De Afdeling oordeelde dat de raad niet onredelijk heeft gehandeld door de bestaande bedrijfsbebouwing als zodanig te bestemmen en dat de wijzigingsbevoegdheid voldoende flexibiliteit biedt voor vervangende nieuwbouw. De appellanten hebben niet kunnen aantonen dat er concrete plannen voor vervangende nieuwbouw waren, en de Afdeling concludeerde dat het belang van de raad bij een goede ruimtelijke ordening zwaarder weegt dan de belangen van de appellanten. Uiteindelijk verklaarde de Afdeling het beroep ongegrond en werd er geen proceskostenvergoeding toegekend.

Uitspraak

201410292/1/R3.
Datum uitspraak: 11 november 2015
AFDELING
BESTUURSRECHTSPRAAK
Uitspraak in het geding tussen:
[appellante A] en [appellant B], gevestigd onderscheidenlijk wonend te Someren, (hierna tezamen en in enkelvoud: [appellant]),
appellanten,
en
de raad van de gemeente Someren,
verweerder.
Procesverloop
Bij besluit van 25 september 2014 heeft de raad het bestemmingsplan "Waterdael III, herziening [locatie 1]" vastgesteld.
Tegen dit besluit heeft [appellant] beroep ingesteld.
De raad heeft een verweerschrift ingediend.
[appellant] heeft een nader stuk ingediend.
De Afdeling heeft de zaak ter zitting behandeld op 16 september 2015, waar [appellant B], bijgestaan door M.J.E. Driessen, en de raad, vertegenwoordigd door Y.J.P. Vavier en A.J.M. van Son, beiden werkzaam bij de gemeente, zijn verschenen.
Overwegingen
Inleiding
1. Op het perceel [locatie 1] te Someren waren ten tijde van de vaststelling van het plan twee bedrijven, te weten een offset- en zeefdrukkerij ([locatie 2]) en een ingenieursbureau/machinefabriek ([locatie 3]), en een bedrijfswoning aanwezig. [appellant] is eigenaar van het perceel en exploiteert de offset- en zeefdrukkerij. De machinefabriek wordt door een derde geëxploiteerd. In de directe nabijheid van het perceel is een woonwijk voorzien, waarvoor krachtens het bestemmingsplan "Waterdael III" ten tijde van de vaststelling van het thans aan de orde zijnde plan een onherroepelijke woonbestemming gold.

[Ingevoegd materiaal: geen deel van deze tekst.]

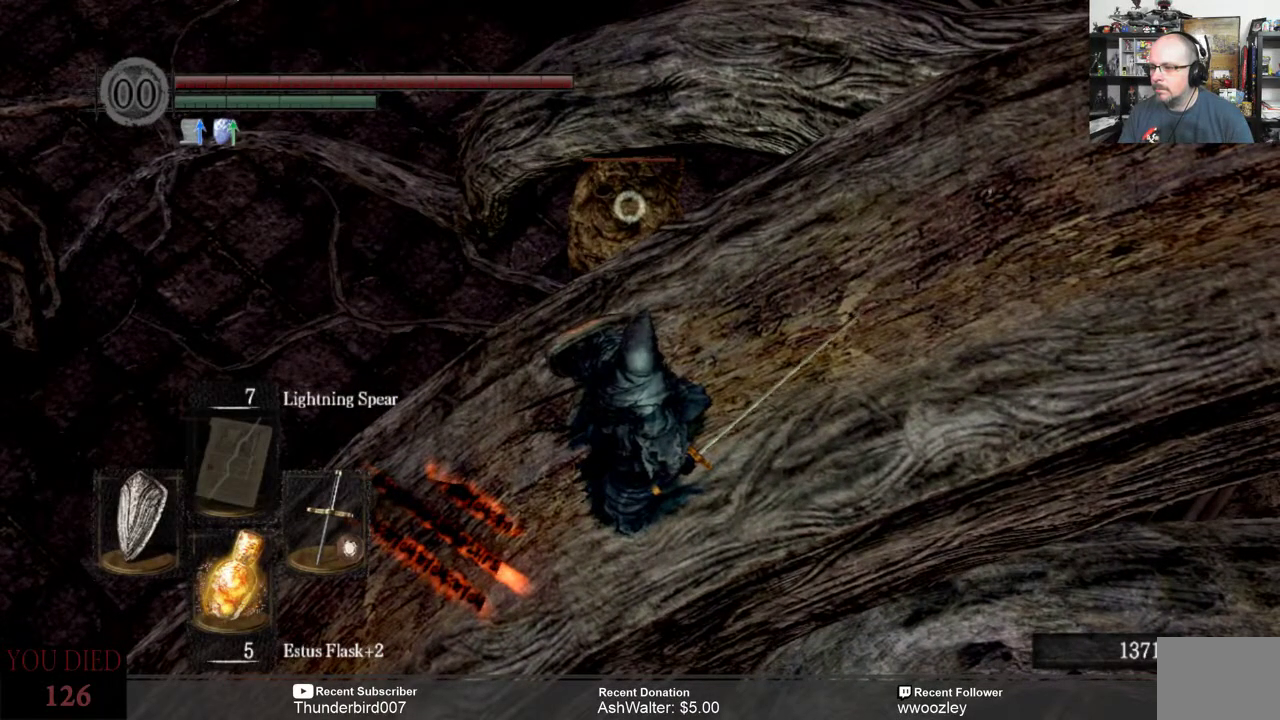
{"buttons": [], "left_stick": "center", "right_stick": "left", "events": [[133, "R3", "up"], [250, "right_stick", "left"]]}
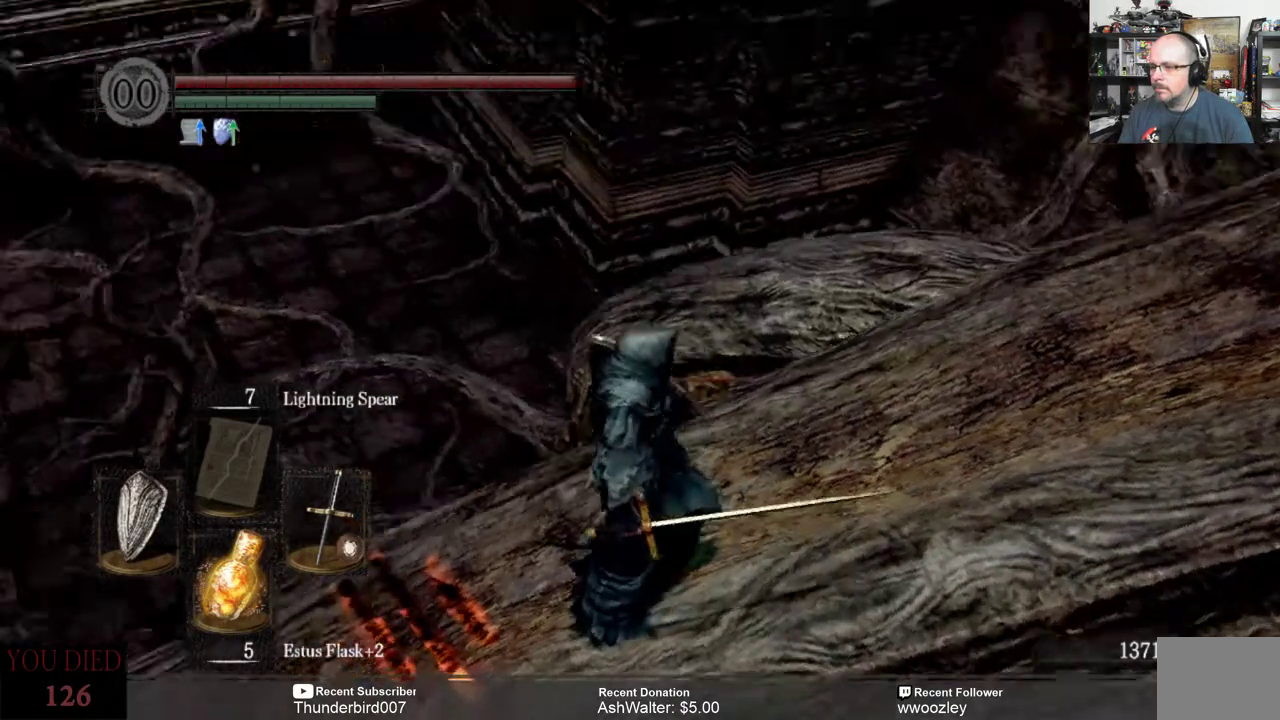
{"buttons": [], "left_stick": "center", "right_stick": "center", "events": [[383, "right_stick", "center"]]}
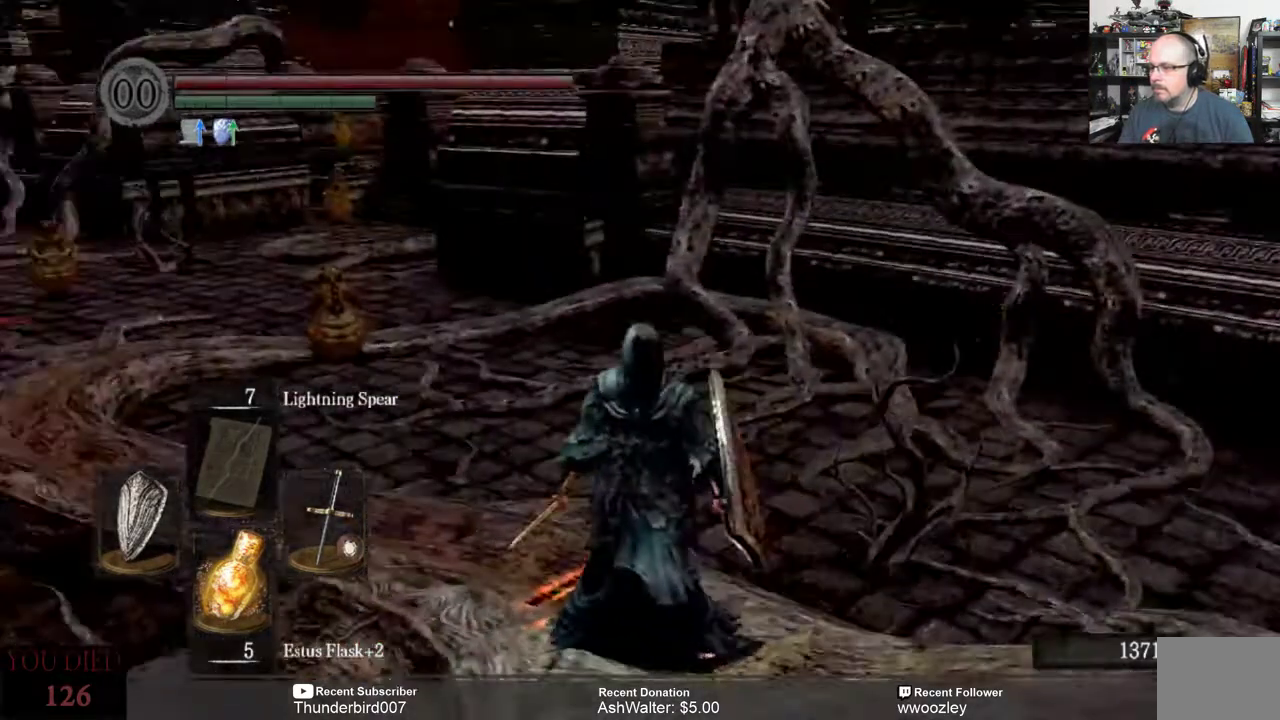
{"buttons": [], "left_stick": "center", "right_stick": "center", "events": [[117, "right_stick", "left"], [200, "right_stick", "down-left"], [417, "right_stick", "center"]]}
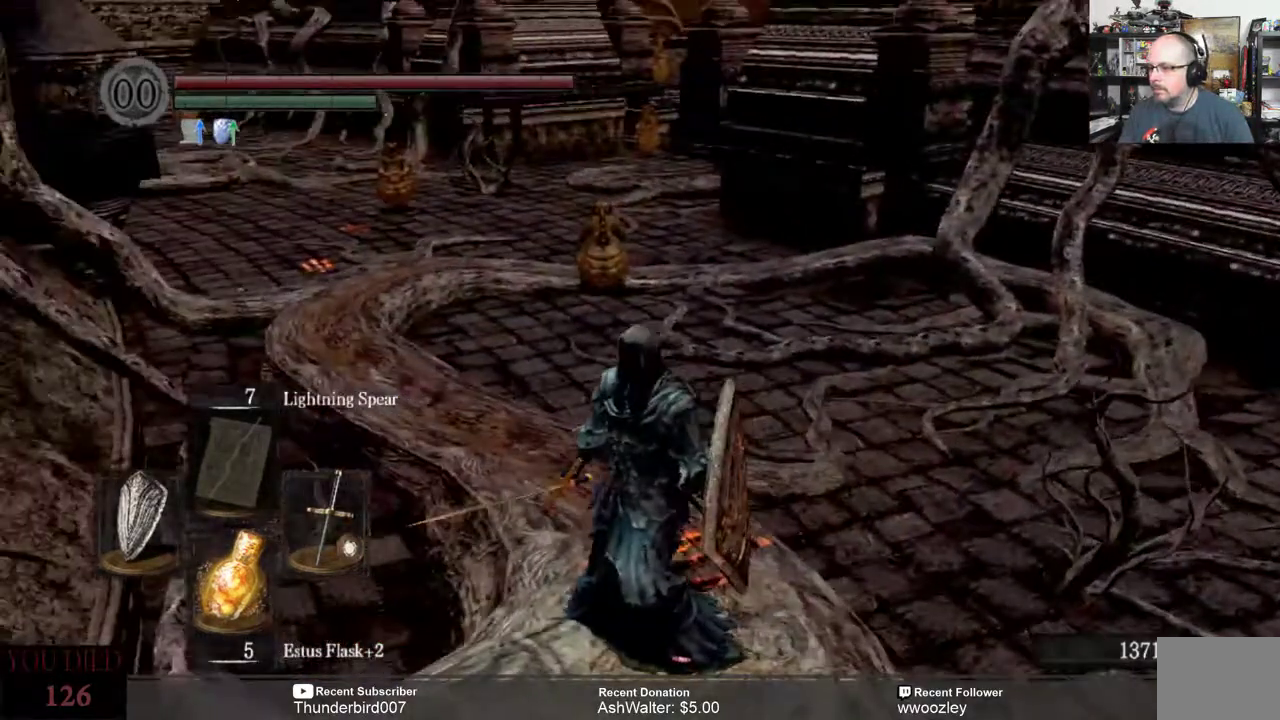
{"buttons": [], "left_stick": "center", "right_stick": "center", "events": []}
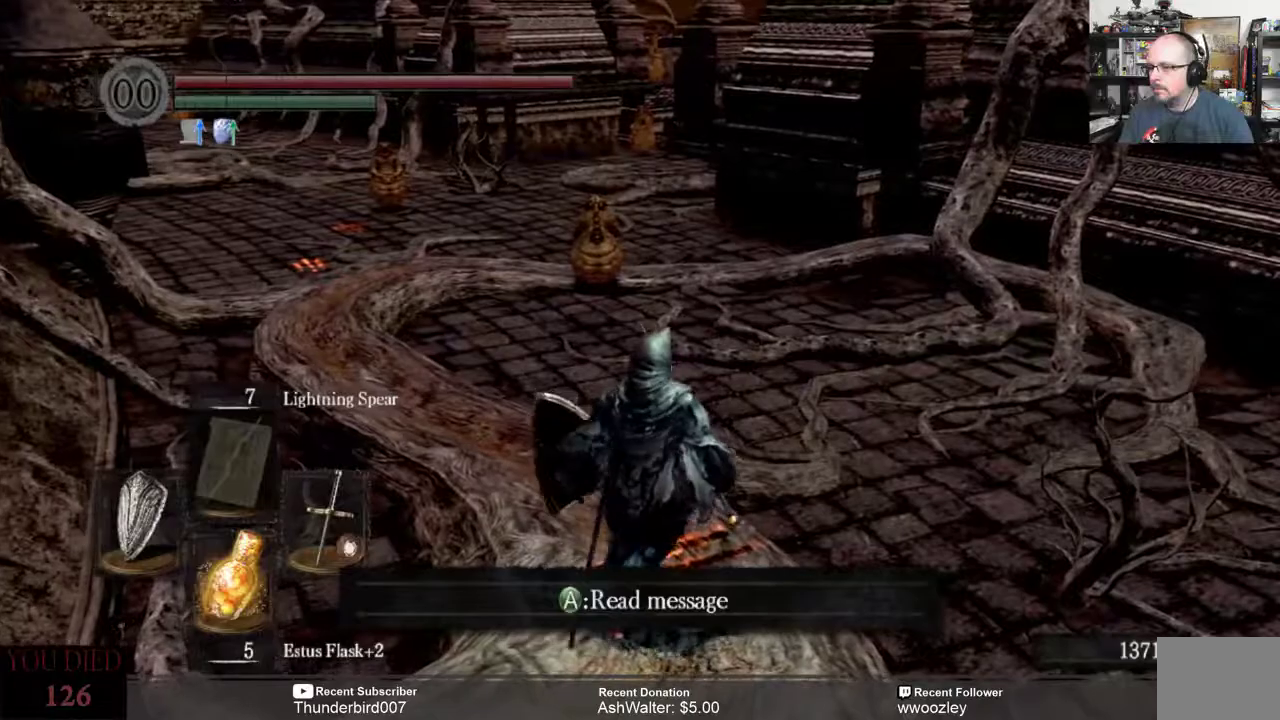
{"buttons": [], "left_stick": "up-left", "right_stick": "right", "events": [[167, "right_stick", "right"], [433, "left_stick", "up-left"]]}
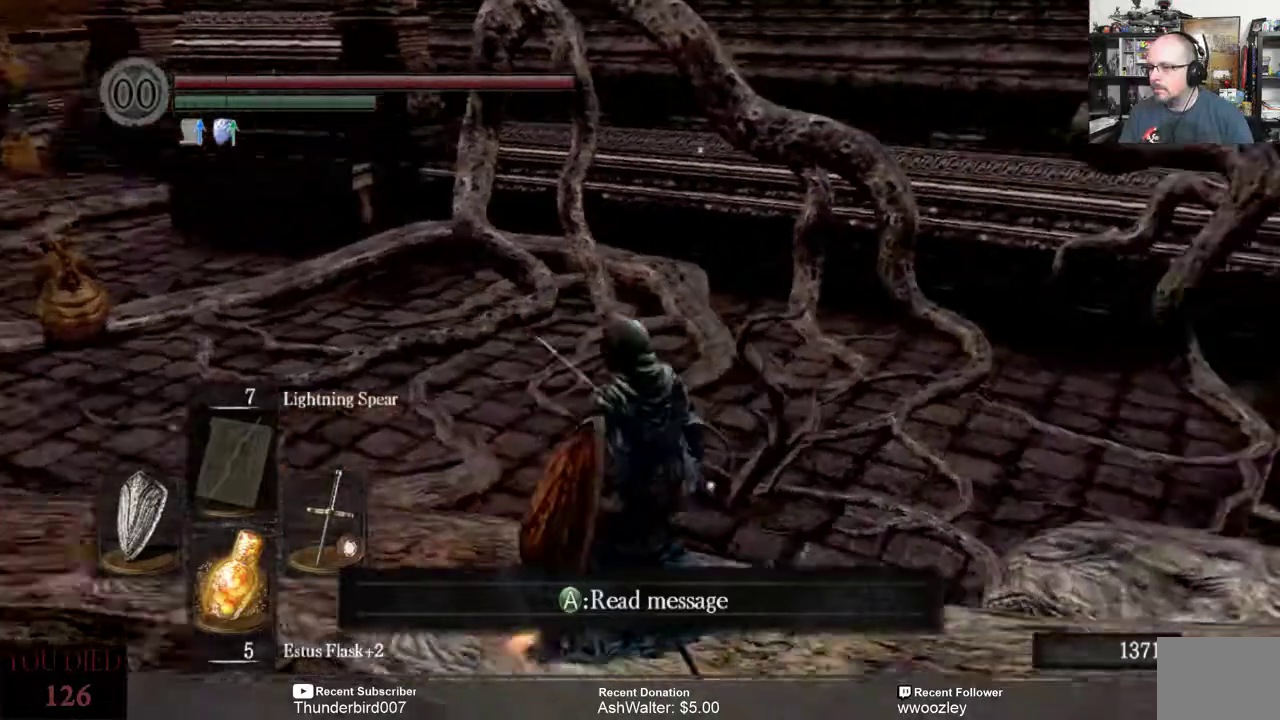
{"buttons": [], "left_stick": "center", "right_stick": "down-right", "events": [[183, "left_stick", "center"], [217, "right_stick", "down-right"]]}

Bij besluit van 21 oktober 2010 heeft de raad genoemd bestemmingsplan "Waterdael III" vastgesteld, waarbij aan het perceel de bestemming "Wonen - 1" werd toegekend en deze gronden tevens voor bestaande bedrijfsdoeleinden waren bestemd. Bij uitspraak van 20 juni 2012 in zaak nr. 201009359/1/R3 heeft de Afdeling het plandeel voor het perceel vernietigd omdat, anders dan de raad had beoogd, niet was uit te sluiten dat de ten tijde van de planvaststelling op het perceel aanwezige bedrijfsgebouwen niet als zodanig waren bestemd.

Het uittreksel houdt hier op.